◆ **EXTRACTED MATERIAL**:
================

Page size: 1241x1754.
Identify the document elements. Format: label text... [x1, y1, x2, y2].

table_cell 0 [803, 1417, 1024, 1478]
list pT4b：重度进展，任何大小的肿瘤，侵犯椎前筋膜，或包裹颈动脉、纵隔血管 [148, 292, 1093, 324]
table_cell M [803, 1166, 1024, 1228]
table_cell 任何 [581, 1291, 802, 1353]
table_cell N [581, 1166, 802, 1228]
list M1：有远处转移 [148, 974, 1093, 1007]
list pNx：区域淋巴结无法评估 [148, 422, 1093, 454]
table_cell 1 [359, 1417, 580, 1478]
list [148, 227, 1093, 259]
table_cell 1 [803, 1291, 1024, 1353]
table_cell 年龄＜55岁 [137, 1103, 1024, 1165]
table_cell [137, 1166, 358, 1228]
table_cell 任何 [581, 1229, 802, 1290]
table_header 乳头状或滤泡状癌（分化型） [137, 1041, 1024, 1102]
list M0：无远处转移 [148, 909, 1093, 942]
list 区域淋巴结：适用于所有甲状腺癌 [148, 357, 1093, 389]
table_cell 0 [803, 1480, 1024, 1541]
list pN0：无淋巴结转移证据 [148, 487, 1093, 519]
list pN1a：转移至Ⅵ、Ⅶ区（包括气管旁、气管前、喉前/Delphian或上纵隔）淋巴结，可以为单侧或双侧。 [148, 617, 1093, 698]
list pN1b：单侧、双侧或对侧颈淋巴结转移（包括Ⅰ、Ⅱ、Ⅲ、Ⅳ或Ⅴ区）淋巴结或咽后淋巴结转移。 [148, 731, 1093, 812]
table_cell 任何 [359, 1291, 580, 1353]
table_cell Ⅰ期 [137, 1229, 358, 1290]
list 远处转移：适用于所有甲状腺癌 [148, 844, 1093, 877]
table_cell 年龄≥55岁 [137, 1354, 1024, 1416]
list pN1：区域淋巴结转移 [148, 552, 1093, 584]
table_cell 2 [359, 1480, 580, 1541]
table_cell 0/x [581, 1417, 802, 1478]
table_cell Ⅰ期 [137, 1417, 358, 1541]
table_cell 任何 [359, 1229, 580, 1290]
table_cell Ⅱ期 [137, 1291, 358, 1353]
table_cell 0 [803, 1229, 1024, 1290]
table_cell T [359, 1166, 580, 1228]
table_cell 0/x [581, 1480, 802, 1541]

================

◆ **YOUR GOAL**: Write out all the entries exactly.

◆ **ANSWER AREA**:
Page size: 1241x1754.
Identify the document elements. Format: label text... [x1, y1, x2, y2].

table_cell 0 [803, 1417, 1024, 1478]
list pT4b：重度进展，任何大小的肿瘤，侵犯椎前筋膜，或包裹颈动脉、纵隔血管 [148, 292, 1093, 324]
table_cell M [803, 1166, 1024, 1228]
table_cell 任何 [581, 1291, 802, 1353]
table_cell N [581, 1166, 802, 1228]
list M1：有远处转移 [148, 974, 1093, 1007]
list pNx：区域淋巴结无法评估 [148, 422, 1093, 454]
table_cell 1 [359, 1417, 580, 1478]
list [148, 227, 1093, 259]
table_cell 1 [803, 1291, 1024, 1353]
table_cell 年龄＜55岁 [137, 1103, 1024, 1165]
table_cell [137, 1166, 358, 1228]
table_cell 任何 [581, 1229, 802, 1290]
table_header 乳头状或滤泡状癌（分化型） [137, 1041, 1024, 1102]
list M0：无远处转移 [148, 909, 1093, 942]
list 区域淋巴结：适用于所有甲状腺癌 [148, 357, 1093, 389]
table_cell 0 [803, 1480, 1024, 1541]
list pN0：无淋巴结转移证据 [148, 487, 1093, 519]
list pN1a：转移至Ⅵ、Ⅶ区（包括气管旁、气管前、喉前/Delphian或上纵隔）淋巴结，可以为单侧或双侧。 [148, 617, 1093, 698]
list pN1b：单侧、双侧或对侧颈淋巴结转移（包括Ⅰ、Ⅱ、Ⅲ、Ⅳ或Ⅴ区）淋巴结或咽后淋巴结转移。 [148, 731, 1093, 812]
table_cell 任何 [359, 1291, 580, 1353]
table_cell Ⅰ期 [137, 1229, 358, 1290]
list 远处转移：适用于所有甲状腺癌 [148, 844, 1093, 877]
table_cell 年龄≥55岁 [137, 1354, 1024, 1416]
list pN1：区域淋巴结转移 [148, 552, 1093, 584]
table_cell 2 [359, 1480, 580, 1541]
table_cell 0/x [581, 1417, 802, 1478]
table_cell Ⅰ期 [137, 1417, 358, 1541]
table_cell 任何 [359, 1229, 580, 1290]
table_cell Ⅱ期 [137, 1291, 358, 1353]
table_cell 0 [803, 1229, 1024, 1290]
table_cell T [359, 1166, 580, 1228]
table_cell 0/x [581, 1480, 802, 1541]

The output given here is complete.